The class you have been waiting for. It is your programming class in school and the professor offers you plenty of interesting and essential words: objects, classes, constructors, inheritance. You love programming! And that's programming, right? Well, that's one way of structuring your program. And a very thought-provoking way, as object-oriented programming feels quite natural to most people.

Later on, you got a job to work with Erlang, this programming language that you certainly did not learn in your classes. Erlang is a functional programming language. It's not that is better or worse than Java or C++. It's just different as it has a different paradigm.

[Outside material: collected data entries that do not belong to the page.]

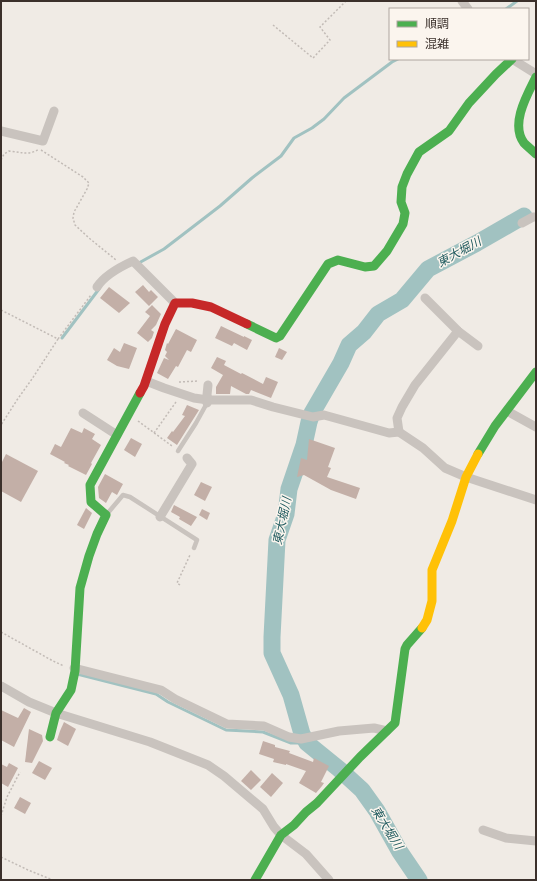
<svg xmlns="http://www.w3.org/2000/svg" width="537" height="881" viewBox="0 0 537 881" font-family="'Fira Sans Condensed','Noto Sans JP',sans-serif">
	<rect width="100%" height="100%" fill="#f0ebe5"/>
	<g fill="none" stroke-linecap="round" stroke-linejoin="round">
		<g stroke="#a1c2c1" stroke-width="3">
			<polyline points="506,9 517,1"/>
			<polyline points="137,264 164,249 181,236 220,206 252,178 281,156 294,138 312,128 324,119 344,98 392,62 398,59"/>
			<polyline points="62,338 99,289"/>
			<polyline points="77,674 156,694 168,702 226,730 263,732 291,743 307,743"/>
		</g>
		<polyline stroke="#a1c2c1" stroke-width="17" points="419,880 400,852 377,811 362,790 339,769 307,743 302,734 291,695 272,653 272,637 277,540 286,514 289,489 304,445 309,422 312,413 341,363 349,345 364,332 378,314 402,300 428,269 477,243 524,216"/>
	</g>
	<g fill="#c3afa7">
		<polygon points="143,285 149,292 151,290 158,297 149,306 135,292"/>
		<polygon points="109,287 130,303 119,313 100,298"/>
		<polygon points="152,305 161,314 156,325 151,330 154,332 152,338 148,342 137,333 150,316 145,312"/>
		<polygon points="221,326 244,337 244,336 252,340 247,350 234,343 232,346 215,338"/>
		<polygon points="176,329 197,340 191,352 187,350 178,367 176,366 168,379 157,373 164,358 169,360 165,356 167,352 165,350 167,343 168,344"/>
		<polygon points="124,343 137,348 129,369 117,366 107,360 114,348 120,352"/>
		<polygon points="279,348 287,352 282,360 275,357"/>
		<polygon points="217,357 226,361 224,365 241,374 242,373 263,384 266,377 278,382 271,398 251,390 249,394 246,394 231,386 230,394 216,394 216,387 223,375 211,368"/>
		<polygon points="187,405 199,410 177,445 167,438 172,431 173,432 185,416 182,415"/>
		<polygon points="71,428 82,433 84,428 95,434 92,439 101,445 91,463 92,464 86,475 68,466 69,465 64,463 65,462 50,454 55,444 61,447"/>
		<polygon points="131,438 142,444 135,457 124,450"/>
		<polygon points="309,439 335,448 328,467 331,468 327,477 360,488 356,499 331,490 304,475 297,477 301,458 307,460"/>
		<polygon points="6,454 38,471 21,502 1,491 1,464"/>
		<polygon points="105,474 123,484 117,495 112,492 106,503 99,498 98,487"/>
		<polygon points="201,482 212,487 205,501 194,495"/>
		<polygon points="174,505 197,517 191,526 179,519 180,517 171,512"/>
		<polygon points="86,508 92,513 84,529 77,525"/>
		<polygon points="202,509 210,513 207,520 199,515"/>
		<polygon points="24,708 31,712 14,747 1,740 1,710 18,718"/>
		<polygon points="64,722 76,729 68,746 57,740 60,731"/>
		<polygon points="29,729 42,735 43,741 32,763 25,762"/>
		<polygon points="263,741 275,745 275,747 290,751 289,753 313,762 314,758 329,766 321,782 324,783 322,786 316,793 299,783 306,771 286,764 286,765 273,762 274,759 259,754"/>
		<polygon points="39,761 52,768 45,780 32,773"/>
		<polygon points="9,763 18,768 8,787 1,783 1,764 7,767"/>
		<polygon points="251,770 261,780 251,790 241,781"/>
		<polygon points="272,773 283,783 271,797 260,787"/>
		<polygon points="20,797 31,803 25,814 14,808"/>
	</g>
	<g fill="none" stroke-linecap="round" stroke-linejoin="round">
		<g stroke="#c2bbb6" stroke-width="1.5" stroke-dasharray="2 2" stroke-linecap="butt">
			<polyline points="273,25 313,58 330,40 320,27 346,1"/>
			<polyline points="41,150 83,177 89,183 87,189 74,212 73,218 75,225 89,238 116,260"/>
			<path d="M1 160 4 154 9 151C20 152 29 156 39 149"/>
			<polyline points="1,310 58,339 32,379 17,400 1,425"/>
			<polyline points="58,339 91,295"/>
			<polyline points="179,382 199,381"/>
			<polyline points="138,421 172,446"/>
			<polyline points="154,433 176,402"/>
			<polyline points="180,585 177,583 190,555"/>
			<polyline points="1,632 53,661 64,666"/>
			<polyline points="1,816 7,797 20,772"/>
			<polyline points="1,857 28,870 53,880"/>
		</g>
		<g stroke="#c9c3be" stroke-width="4.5">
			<polyline points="178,451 196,423 207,403"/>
			<polyline points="107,514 123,495 130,497 197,540 194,548"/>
		</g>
		<g stroke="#c9c3be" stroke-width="9">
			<polyline points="462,1 468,9"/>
			<polyline points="512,59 536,74"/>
			<polyline points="1,131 43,141 54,111"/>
			<polyline points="522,223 533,217 536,217"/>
			<path d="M97 287C104 276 122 266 133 261L175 303"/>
			<polyline points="425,298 458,331 478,346"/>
			<polyline points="146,381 164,388 194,398 208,400 251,400 273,407 313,417 324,415 389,433 399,432 423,448 445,468 466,477 536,500"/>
			<polyline points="207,403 208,400 207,395 208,385"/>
			<polyline points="507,411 536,427"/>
			<polyline points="83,413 117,435"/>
			<polyline points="399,432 397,418 402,407 415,385 458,331"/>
			<polyline points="160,517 192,464 187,458"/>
			<polyline points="74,668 161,690 175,699 227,724 264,726 289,737 301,739 339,731 374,728 387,731"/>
			<polyline points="1,686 29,702 56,713 150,742 208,765 224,776 263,809 274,827 281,835 306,854 329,880"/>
			<polyline points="483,830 506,838 536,841"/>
		</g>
		<g stroke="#4caf50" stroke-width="9">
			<path d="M536 77C527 95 510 124 524 143 528 147 532 150 536 154"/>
			<polyline points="247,324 276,338 280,336 328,264 338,260 365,267 374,266 387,251 403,224 405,213 401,202 402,187 407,174 419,152 449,131 469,103 496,74 512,59"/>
			<polyline points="478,454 495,426 536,372"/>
			<polyline points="50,737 56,713 71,690 75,671 80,588 89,556 97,534 106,515 91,502 90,485 140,393"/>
			<polyline points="255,880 281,835 294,825 306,812 317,803 360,757 395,723 405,649 407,645 422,628"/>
		</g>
		<polyline stroke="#ffc107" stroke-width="9" points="422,628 427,620 432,601 432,570 452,521 466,477 478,454"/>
		<polyline stroke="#c62828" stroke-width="9" points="140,393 144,386 165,324 175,303 192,303 211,307 247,324"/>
	</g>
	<g text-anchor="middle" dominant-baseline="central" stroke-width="3" stroke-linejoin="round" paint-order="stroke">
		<g font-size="12" font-style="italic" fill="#1f5a5e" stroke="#fbf5ee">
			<text transform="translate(459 252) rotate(-29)">東大堀川</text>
			<text transform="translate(282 521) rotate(-78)">東大堀川</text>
			<text transform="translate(387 828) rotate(58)">東大堀川</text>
		</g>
	</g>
	<rect width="537" height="881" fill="none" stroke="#3b302b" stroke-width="4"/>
	<rect x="389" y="8" width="140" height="52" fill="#fbf5ee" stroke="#aea6a0"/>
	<rect x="397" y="21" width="20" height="6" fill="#4caf50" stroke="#aea6a0"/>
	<text x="425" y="28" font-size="12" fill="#3b302b">順調</text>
	<rect x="397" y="41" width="20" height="6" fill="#ffc107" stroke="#aea6a0"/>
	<text x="425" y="48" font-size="12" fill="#3b302b">混雑</text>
</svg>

The thing is you have no classes, no constructors, no methods, no inheritance, and all the concepts you had learned as simply "programming". You try to use the same techniques you know but it just seems off.

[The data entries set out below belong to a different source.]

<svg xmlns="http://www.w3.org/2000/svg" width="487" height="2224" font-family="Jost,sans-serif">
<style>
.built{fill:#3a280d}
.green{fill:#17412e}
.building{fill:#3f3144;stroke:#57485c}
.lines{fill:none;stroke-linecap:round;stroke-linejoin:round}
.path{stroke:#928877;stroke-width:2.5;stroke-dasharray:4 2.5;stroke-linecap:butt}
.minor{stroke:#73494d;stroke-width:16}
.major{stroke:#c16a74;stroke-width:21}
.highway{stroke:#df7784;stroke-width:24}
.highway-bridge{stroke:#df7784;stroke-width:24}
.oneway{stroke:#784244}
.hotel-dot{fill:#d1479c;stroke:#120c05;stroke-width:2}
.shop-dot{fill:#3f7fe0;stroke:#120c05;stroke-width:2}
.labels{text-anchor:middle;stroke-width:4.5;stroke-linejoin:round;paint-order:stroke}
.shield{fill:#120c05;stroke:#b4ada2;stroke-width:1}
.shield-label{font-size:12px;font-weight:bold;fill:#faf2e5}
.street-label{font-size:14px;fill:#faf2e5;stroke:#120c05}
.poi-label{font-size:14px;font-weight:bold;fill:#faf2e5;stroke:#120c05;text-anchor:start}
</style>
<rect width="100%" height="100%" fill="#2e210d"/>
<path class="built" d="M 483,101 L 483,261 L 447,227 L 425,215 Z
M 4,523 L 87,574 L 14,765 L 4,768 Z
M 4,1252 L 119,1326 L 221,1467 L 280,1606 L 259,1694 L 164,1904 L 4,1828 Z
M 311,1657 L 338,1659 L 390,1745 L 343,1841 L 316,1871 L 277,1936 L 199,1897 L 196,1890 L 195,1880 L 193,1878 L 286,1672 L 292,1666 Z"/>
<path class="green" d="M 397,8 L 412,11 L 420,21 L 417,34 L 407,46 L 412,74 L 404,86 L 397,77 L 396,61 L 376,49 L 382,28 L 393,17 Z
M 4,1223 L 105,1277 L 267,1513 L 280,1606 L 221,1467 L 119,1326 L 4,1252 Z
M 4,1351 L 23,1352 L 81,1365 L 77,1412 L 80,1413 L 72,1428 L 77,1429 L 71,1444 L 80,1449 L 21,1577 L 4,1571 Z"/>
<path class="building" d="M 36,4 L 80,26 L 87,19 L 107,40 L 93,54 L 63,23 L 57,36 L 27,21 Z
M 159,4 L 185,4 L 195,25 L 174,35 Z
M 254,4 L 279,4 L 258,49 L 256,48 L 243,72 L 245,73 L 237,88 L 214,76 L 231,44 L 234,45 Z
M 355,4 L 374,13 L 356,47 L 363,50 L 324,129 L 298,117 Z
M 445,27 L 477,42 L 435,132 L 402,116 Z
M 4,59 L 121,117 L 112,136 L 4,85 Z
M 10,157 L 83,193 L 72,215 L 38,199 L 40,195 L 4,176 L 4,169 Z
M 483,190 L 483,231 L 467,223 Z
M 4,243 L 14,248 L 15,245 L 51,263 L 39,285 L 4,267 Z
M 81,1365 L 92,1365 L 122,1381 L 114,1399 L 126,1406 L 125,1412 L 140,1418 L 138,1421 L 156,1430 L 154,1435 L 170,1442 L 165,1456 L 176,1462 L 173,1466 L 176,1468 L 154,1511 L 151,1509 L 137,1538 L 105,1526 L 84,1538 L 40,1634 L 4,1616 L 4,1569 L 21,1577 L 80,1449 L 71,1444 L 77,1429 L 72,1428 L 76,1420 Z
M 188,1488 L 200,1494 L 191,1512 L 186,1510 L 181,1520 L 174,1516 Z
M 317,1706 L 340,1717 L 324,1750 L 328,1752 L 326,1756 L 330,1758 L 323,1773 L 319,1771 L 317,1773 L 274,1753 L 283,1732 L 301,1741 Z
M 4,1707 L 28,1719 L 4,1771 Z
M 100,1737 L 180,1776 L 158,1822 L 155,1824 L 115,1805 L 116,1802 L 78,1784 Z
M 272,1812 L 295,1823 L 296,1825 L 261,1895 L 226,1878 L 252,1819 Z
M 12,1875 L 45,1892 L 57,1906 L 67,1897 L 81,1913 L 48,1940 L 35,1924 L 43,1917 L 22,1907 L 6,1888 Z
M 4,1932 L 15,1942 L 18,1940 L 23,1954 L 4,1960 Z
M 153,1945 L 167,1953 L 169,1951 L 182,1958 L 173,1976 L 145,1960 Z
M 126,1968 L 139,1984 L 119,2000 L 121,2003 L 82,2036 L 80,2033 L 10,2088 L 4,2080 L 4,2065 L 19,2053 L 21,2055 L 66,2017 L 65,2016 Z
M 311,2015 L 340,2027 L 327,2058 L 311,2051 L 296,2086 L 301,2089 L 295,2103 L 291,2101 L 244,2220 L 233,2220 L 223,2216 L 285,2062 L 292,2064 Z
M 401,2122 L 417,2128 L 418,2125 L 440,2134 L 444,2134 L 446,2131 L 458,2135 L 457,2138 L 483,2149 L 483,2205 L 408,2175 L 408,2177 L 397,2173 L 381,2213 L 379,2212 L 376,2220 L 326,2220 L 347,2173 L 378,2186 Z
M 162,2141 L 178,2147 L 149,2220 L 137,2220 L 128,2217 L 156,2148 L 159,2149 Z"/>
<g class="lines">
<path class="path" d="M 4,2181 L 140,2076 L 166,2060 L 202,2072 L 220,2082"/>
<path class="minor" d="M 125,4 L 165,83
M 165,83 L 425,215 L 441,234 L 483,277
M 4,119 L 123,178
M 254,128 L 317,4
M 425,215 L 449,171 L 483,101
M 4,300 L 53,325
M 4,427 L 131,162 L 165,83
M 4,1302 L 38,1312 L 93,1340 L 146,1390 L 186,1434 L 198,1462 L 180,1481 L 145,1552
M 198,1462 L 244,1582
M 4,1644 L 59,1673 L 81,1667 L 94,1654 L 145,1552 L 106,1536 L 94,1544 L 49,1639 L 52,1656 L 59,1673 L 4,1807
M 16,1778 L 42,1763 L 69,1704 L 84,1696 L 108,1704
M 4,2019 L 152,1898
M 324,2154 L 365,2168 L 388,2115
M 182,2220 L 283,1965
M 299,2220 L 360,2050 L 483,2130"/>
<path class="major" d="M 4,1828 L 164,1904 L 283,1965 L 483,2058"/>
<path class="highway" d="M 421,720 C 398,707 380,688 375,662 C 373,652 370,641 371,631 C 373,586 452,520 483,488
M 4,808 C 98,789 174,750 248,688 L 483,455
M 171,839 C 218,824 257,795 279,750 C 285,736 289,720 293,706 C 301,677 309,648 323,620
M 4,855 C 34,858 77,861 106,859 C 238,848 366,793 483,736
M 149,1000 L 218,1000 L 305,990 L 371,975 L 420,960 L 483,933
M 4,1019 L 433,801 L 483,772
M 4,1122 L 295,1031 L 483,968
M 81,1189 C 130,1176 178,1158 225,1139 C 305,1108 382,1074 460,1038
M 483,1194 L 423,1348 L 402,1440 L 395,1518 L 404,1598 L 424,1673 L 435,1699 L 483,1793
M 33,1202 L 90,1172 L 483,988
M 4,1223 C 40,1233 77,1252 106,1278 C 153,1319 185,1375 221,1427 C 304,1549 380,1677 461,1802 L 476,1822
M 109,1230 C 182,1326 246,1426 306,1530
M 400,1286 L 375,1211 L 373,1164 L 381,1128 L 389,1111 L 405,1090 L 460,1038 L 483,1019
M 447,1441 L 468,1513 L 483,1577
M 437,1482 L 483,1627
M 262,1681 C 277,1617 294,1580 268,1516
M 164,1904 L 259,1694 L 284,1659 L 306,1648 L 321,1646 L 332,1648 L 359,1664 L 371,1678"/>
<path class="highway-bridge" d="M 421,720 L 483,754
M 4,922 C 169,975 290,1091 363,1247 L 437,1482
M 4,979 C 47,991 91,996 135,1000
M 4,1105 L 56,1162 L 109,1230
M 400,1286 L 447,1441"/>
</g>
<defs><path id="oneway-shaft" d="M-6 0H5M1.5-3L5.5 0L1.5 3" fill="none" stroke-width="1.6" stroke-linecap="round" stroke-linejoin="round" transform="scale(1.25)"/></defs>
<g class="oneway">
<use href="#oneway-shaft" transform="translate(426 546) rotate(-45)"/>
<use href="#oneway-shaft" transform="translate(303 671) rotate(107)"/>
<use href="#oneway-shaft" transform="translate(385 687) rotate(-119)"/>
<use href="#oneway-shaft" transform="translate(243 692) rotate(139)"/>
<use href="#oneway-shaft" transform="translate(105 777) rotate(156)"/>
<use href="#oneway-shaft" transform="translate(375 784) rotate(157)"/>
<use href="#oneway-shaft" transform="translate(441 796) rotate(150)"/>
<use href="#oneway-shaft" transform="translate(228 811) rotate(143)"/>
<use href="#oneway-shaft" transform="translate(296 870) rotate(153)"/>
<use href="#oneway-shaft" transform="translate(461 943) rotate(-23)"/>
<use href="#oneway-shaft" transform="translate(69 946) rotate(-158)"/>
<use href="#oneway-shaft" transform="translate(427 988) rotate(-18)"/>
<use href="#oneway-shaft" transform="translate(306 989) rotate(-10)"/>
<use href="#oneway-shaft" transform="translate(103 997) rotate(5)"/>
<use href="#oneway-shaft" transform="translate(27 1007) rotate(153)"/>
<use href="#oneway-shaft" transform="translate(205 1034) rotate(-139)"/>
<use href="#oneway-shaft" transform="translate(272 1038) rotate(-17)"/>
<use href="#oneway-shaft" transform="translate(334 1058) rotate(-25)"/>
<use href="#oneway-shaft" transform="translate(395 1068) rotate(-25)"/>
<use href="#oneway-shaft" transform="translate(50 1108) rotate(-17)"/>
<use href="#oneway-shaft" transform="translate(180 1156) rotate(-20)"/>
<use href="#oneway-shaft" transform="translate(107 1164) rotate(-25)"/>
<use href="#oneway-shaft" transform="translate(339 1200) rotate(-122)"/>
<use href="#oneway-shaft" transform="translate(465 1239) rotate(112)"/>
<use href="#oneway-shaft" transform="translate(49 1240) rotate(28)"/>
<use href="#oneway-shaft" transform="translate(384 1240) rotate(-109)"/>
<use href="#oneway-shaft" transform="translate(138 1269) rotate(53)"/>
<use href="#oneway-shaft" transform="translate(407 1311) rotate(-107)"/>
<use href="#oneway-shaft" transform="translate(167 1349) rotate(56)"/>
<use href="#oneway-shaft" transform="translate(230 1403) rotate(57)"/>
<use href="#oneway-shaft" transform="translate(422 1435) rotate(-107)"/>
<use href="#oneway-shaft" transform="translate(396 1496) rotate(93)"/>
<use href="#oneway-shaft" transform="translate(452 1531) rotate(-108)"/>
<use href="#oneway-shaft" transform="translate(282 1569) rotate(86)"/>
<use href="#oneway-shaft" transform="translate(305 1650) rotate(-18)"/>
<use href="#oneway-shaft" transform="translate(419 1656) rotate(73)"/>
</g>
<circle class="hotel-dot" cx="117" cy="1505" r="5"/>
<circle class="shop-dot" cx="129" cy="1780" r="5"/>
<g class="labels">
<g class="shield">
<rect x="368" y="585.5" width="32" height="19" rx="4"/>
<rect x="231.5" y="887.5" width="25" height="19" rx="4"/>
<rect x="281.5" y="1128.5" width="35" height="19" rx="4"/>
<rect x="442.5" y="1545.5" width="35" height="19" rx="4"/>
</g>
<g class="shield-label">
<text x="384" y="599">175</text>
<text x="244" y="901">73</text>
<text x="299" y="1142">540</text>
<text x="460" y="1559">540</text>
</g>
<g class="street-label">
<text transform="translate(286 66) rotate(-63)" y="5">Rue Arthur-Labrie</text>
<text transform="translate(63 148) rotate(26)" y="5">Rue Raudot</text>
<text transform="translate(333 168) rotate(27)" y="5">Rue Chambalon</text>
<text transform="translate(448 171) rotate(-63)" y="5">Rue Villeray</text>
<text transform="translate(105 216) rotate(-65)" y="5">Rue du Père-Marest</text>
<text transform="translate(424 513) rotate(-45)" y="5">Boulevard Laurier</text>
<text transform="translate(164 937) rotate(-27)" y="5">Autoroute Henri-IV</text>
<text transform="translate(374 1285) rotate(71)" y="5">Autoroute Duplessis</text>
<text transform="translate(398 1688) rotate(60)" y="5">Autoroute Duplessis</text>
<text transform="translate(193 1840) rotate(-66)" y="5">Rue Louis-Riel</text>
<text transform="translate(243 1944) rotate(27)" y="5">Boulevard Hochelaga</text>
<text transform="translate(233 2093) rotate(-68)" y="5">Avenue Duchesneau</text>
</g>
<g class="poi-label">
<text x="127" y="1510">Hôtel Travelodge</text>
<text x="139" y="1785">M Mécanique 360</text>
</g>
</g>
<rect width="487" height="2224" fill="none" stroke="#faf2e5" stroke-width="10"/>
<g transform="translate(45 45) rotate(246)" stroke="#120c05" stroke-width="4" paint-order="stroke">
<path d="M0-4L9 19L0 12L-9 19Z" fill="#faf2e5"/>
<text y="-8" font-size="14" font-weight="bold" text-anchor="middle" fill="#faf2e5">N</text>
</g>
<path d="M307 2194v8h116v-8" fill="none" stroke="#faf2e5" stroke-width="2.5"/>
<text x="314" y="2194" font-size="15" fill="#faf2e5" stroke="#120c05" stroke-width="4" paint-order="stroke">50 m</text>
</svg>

You have to start thinking functionally. Not imperatively. Not object-oriented. This asks for a mutable mind. A mind that will have to sometimes shift between paradigms and understand fully all the differences between them. Immutability is a central concept of functional programming, but a mutable developer, that is up to change, is essential for learning a new paradigm.

Here are some tips for you to consider when learning FP:

  • Understand that a different paradigm means problems are solved differently
  • Master the concepts before jumping into libraries and frameworks. First-class functions, high-order functions, purism, recursion, immutability, type systems
  • Learn functional languages such as Erlang, F#, Clojure, Haskell to help you apply the concepts into multi-paradigm languages, such as JavaScript
  • Don't rush to learn the most complex topics as functors, monads, currying
  • Apply basic concepts to your day-to-day code gradually. Immutability and purism are two functional-thinking concepts that you can use in Ruby or JavaScript. That can make the code more testable, deterministic, and easier to read

The process to learn functional programming can be daunting and slow as new concepts are involved. It is not like learning Ruby from a Java background. It actually is like learning how to sail a boat knowing how to drive a car. It is completely normal to struggle at first, but mutate your mind to resiliency and always keep learning.